BANGKOK (AP) – Shares were trading higher in Europe after a retreat yesterday in Asia following a third straight day of losses on Wall Street as its long, record-breaking rally lost more steam.
Oil prices gained more than USD1.
Germany’s DAX climbed 0.8 per cent to 19,525.36 and the CAC 40 in Paris also gained 0.8 per cent, to 7,557.30. Britain’s FTSE 100 was likewise up 0.8 per cent, at 8,322.03.
The future for the S&P 500 was up 0.5 per cent while that for the Dow Jones Industrial Average edged 0.1 per cent lower.
In Asian trading, Japan’s benchmark Nikkei 225 shed larger early gains, ending 0.1 per cent higher at 38,143.29 as purchasing manager indexes showed worsening conditions in Japan for both manufacturing and services.
The overall composite PMI compiled by au Jibun Bank fell to a two-year low.
“Japan’s private sector fell into contraction territory at the start of the fourth quarter of the year,” economist at S&P Global Market Intelligence Usamah Bhatti said in a commentary. “Confidence about business activity growth in the next 12 months softened in October and was the least pronounced since August 2020.”
In Seoul, the Kospi gave up 0.7 per cent to 2,581.03 and Australia’s S&P/ASX 200 edged 0.1 per cent lower to 8,206.30.
On Wednesday, the S&P 500 sank 0.9 per cent. Its recent pullback follows six straight winning weeks, its longest such streak this year.

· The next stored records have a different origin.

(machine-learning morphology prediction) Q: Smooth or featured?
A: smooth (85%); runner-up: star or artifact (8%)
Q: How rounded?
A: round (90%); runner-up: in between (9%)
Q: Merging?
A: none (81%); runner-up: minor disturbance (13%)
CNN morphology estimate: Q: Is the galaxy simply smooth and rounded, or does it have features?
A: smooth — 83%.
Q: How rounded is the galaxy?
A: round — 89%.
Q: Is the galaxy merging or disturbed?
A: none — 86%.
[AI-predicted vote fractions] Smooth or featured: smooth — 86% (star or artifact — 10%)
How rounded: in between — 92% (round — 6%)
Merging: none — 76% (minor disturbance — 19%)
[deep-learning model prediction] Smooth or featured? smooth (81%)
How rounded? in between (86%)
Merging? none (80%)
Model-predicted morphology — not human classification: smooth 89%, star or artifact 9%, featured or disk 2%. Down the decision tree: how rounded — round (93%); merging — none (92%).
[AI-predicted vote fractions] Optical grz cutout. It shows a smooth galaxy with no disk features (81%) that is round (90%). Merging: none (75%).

Stocks are sagging under rising pressure from Treasury yields. Higher yields can make investors reluctant to pay high prices for stocks, which critics said already look too expensive after they rose faster than corporate profits.
The Dow Jones Industrial Average dropped one per cent, while the Nasdaq composite tumbled 1.6 per cent. Nvidia and other Big Tech stocks were among the market’s heaviest weights.

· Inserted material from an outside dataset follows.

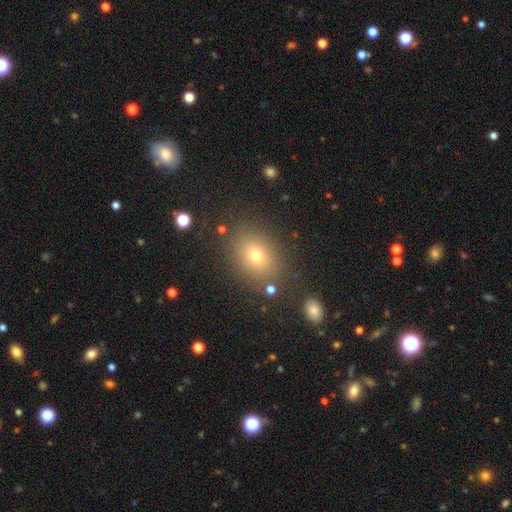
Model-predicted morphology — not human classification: smooth 70%, star or artifact 17%, featured or disk 13%. Down the decision tree: how rounded — in between (58%); merging — none (82%).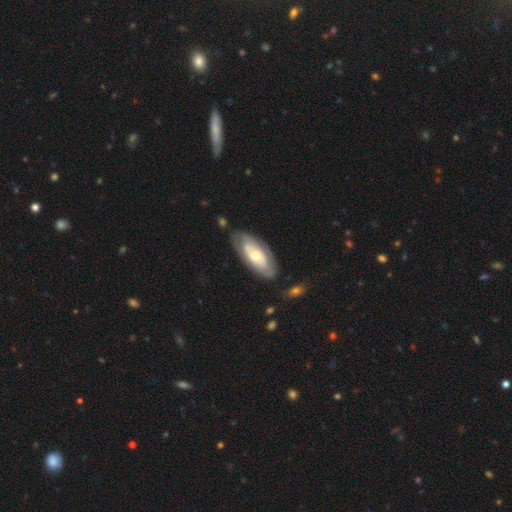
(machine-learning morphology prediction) type=featured or disk (51%); edge-on=no (85%); merging=none (74%).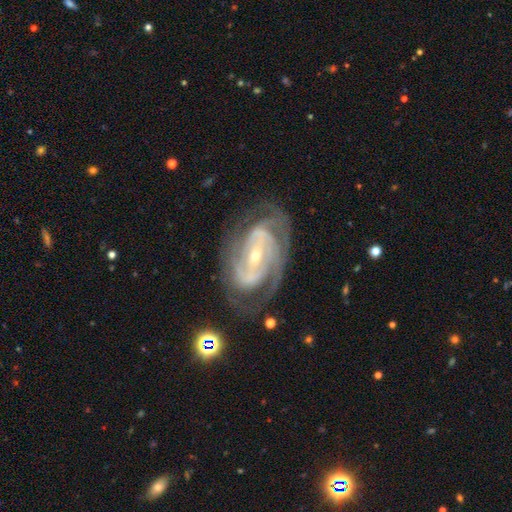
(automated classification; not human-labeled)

The yield on the 10-year Treasury rose again to 4.23 per cent from 4.21 per cent late Tuesday and from just 4.08 per cent on Friday.

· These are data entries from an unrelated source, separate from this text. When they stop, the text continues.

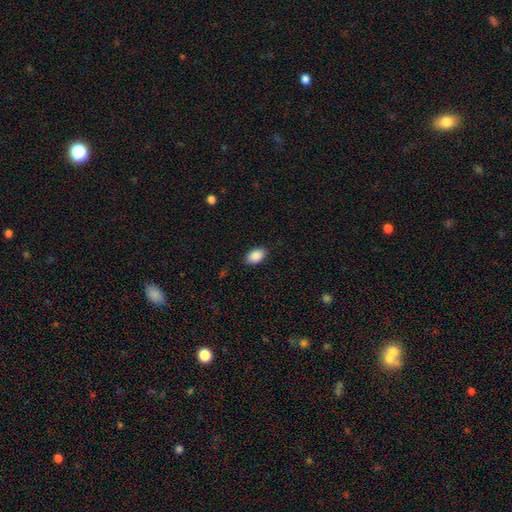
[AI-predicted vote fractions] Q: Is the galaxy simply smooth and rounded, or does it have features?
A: smooth — 89%.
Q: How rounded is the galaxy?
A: in between — 92%.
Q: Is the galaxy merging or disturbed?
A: none — 87%.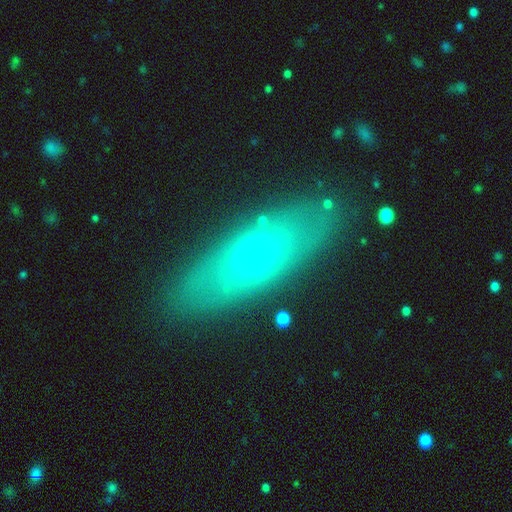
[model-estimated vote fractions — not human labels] Overall: smooth (44%; featured or disk 42%). Merging: none (80%).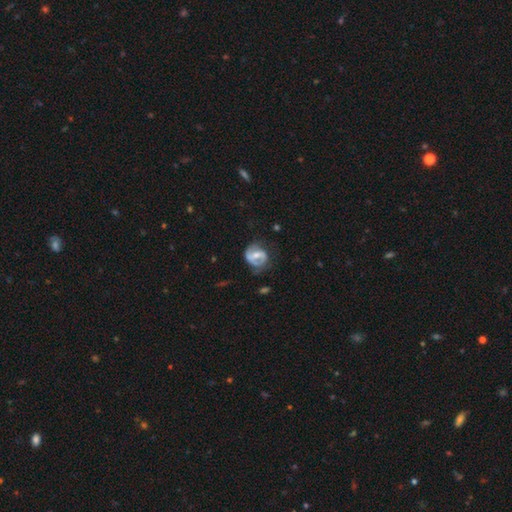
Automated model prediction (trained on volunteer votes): smooth_or_featured: featured or disk (p=0.66) [alt: smooth p=0.27]
disk_edge_on: no (p=0.96) [alt: yes p=0.04]
bar: strong (p=0.42) [alt: weak p=0.38]
has_spiral_arms: yes (p=0.72) [alt: no p=0.28]
bulge_size: moderate (p=0.56) [alt: small p=0.32]
merging: none (p=0.60) [alt: minor disturbance p=0.24]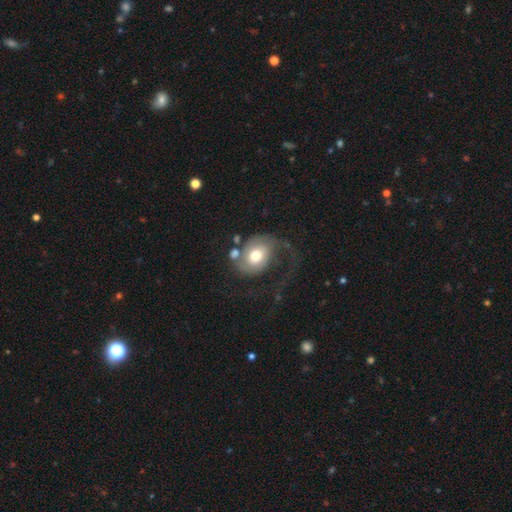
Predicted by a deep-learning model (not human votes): A featured or disk galaxy (57%) with no bar (74%), spiral arms (78%) and a moderate central bulge (67%).

Vote fractions:
- Smooth or featured? featured or disk: 57% / smooth: 36% / star or artifact: 7%
- Edge-on disk? no: 96% / yes: 4%
- Bar? no: 74% / weak: 21% / strong: 5%
- Spiral arms? yes: 78% / no: 22%
- Bulge size? moderate: 67% / large: 21% / small: 9% / dominant: 3% / none: 1%
- Merging? major disturbance: 45% / none: 30% / minor disturbance: 15% / merger: 10%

Treasury yields have been climbing after a raft of reports have shown the United States (US) economy remains stronger than expected.
That’s good news for Wall Street, because it bolsters hopes that the economy can escape from the worst inflation in generations without the painful recession that many had worried was inevitable.
Boeing slipped 1.8 per cent in what could be one of the most consequential days in years for the troubled aerospace manufacturer.
The company reported a loss of more than USD6 billion for the latest quarter. Later Wednesday, Boeing factory workers voted 64 per cent against the company’s latest contract offer, opting to continue a six-week strike that has halted production of the aerospace giant’s bestselling jetliners. Boeing stock has lost nearly 40 per cent this year.
Big Tech stocks, whose prices have soared amid Wall Street’s frenzy around artificial-intelligence (AI) technology, were the heaviest weight on the market. Nvidia dropped 2.8 per cent and Apple shed 2.2 per cent.
But AT&T rose 4.6 per cent after reporting stronger profit for the latest quarter than analysts expected and Texas Instruments climbed four per cent after the semiconductor company reported stronger profit and revenue than anticipated.
In other dealings early yesterday, US benchmark crude oil gained USD1.27 to USD72.04 per barrel in electronic trading on the New York Mercantile Exchange.
Brent crude, the international standard, surged USD1.23 to USD76.19 per barrel.
The dollar slipped to JPY152.13 after surging above JPY153 on Wednesday. The euro rose to USD1.0799 from USD1.0783.